■ **AANGELEVERD FRAGMENT**
+--

ECLI:NL:RBDHA:2024:5085

Rechtbank Den Haag

Datum uitspraak
5 april 2024
Publicatiedatum
11 april 2024
Zaaknummer
NL24.12771
Instantie
Rechtbank Den Haag
Type
Uitspraak
Procedures
  • Eerste aanleg - enkelvoudig
Vindplaatsen
  • Rechtspraak.nl
AI samenvatting door LexboostAutomatisch gegenereerd

Toetsing van de rechtmatigheid van de maatregel van bewaring en verzoek om schadevergoeding in het bestuursrecht

In deze zaak heeft de Rechtbank Den Haag, zittingsplaats Middelburg, op 5 april 2024 uitspraak gedaan in een geschil tussen een eiser, die de Marokkaanse nationaliteit heeft, en de staatssecretaris van Justitie en Veiligheid. De eiser had op 9 januari 2024 een maatregel van bewaring opgelegd gekregen, waartegen hij beroep heeft ingesteld. De rechtbank heeft vastgesteld dat de maatregel van bewaring op 25 maart 2024 is opgeheven omdat de eiser is uitgezet. De rechtbank heeft het onderzoek ter zitting gesloten op 29 maart 2024, maar heropend op 3 april 2024 na indiening van een verweerschrift door de verweerder. De kern van de zaak betreft de vraag of de eiser recht heeft op schadevergoeding voor de periode dat hij in bewaring heeft gezeten.

+--

■ **GETOOND MATERIAAL**
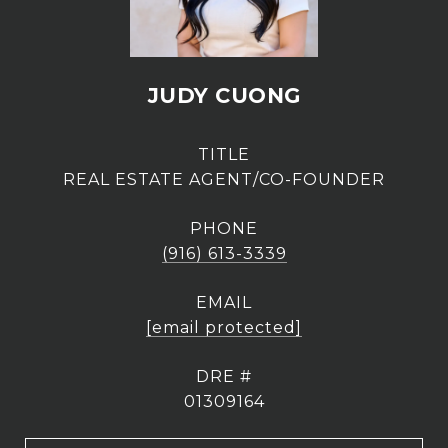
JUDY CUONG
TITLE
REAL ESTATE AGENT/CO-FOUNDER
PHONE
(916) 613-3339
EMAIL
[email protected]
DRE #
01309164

+--

■ **VRAGEN**
a) Citeer letterlijk het deel van het aangeleverde fragment dat begint bij "In deze zaak" en eindigt bij "bewaring heeft gezeten.".
b) Beantwoord de volgende vragen over het aangeleverde fragment.
(i) Op welke datum is de uitspraak gepubliceerd?
(ii) Welke nationaliteit heeft de eiser?
(iii) Om welke reden is de maatregel van bewaring op 25 maart 2024 opgeheven?

■ **ANTWOORDEN PER OPDRACHT**
a)
In deze zaak heeft de Rechtbank Den Haag, zittingsplaats Middelburg, op 5 april 2024 uitspraak gedaan in een geschil tussen een eiser, die de Marokkaanse nationaliteit heeft, en de staatssecretaris van Justitie en Veiligheid. De eiser had op 9 januari 2024 een maatregel van bewaring opgelegd gekregen, waartegen hij beroep heeft ingesteld. De rechtbank heeft vastgesteld dat de maatregel van bewaring op 25 maart 2024 is opgeheven omdat de eiser is uitgezet. De rechtbank heeft het onderzoek ter zitting gesloten op 29 maart 2024, maar heropend op 3 april 2024 na indiening van een verweerschrift door de verweerder. De kern van de zaak betreft de vraag of de eiser recht heeft op schadevergoeding voor de periode dat hij in bewaring heeft gezeten.

b)
(i) Op 11 april 2024.
(ii) De Marokkaanse nationaliteit.
(iii) De eiser is uitgezet.